Apple becomes latest victim of Anonymous hackers

Anonymous posts a small number of usernames and passwords gleaned from Apple’s surveys server.

A SURVEYING WEBSITE run by Apple has become the latest victim of a notorious internet hacking group.

The loosely-aligned Anonymous collective claimed it had breached some data from the abs.apple.com website, which handles traffic for Apple’s customer service surveys. That website has since gone offline.

Anonymous tweeted its claim, including a link to a file on the text-sharing website Pastebin where it had deposited 27 usernames and alleged passwords attached to them.

The usernames are not linked to any Apple ID accounts of the company’s users or iTunes account holders.

Anonymous supplemented the details by saying that while it had proven Apple had security vulnerabilities of its own, it would not be an ongoing target.

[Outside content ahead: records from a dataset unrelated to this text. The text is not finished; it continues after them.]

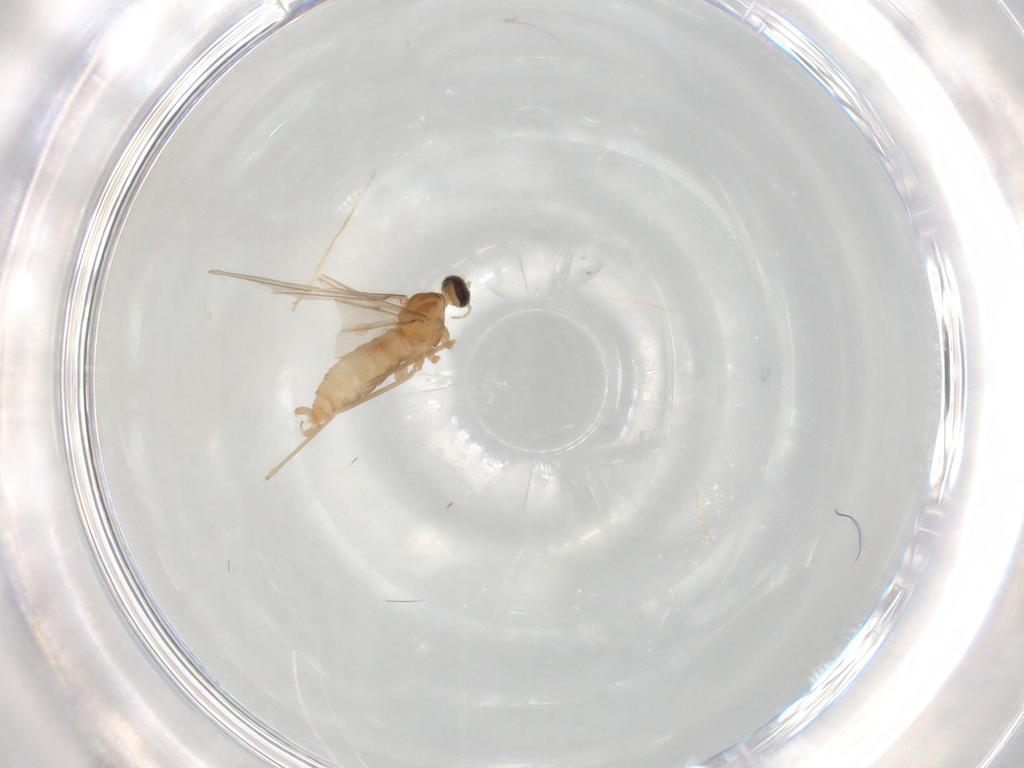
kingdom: Animalia
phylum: Arthropoda
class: Insecta
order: Diptera
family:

Anonymous had been previously part of an ongoing show-of-strength contest with the rival group Lulz Security (or ‘LulzSec’), but the two groups became allies late last month when the latter group ‘retired’ and publicly backed the former.

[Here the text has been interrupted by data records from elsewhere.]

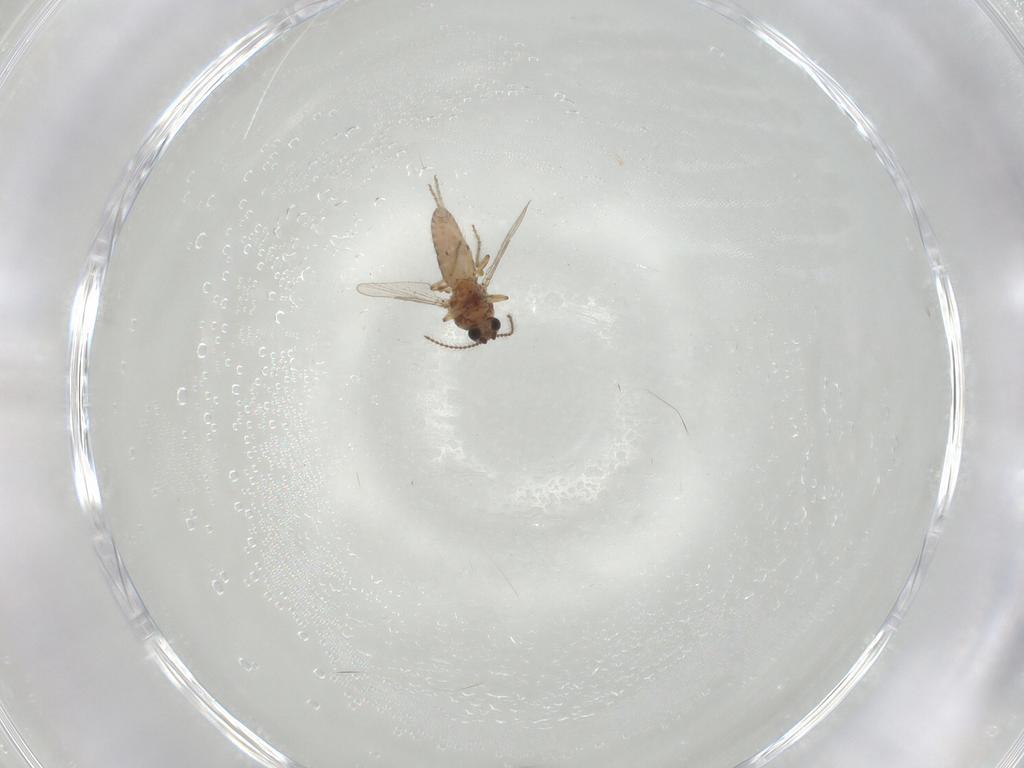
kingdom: Animalia
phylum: Arthropoda
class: Insecta
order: Diptera
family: Ceratopogonidae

To mark their allegiance, Anonymous described the Apple attack as being part of its ‘AntiSec’ campaign.

Anonymous, which has also been known for its offline opposition to Scientology, has previously attacked the websites of companies which had withdrawn their support for Julian Assange and WikiLeaks.  have included PayPal, Visa and Mastercard.

LulsSec included Sony, Nintendo, the CIA, the US Senate and Britain’s Serious Organised Crime Agency among its own victims.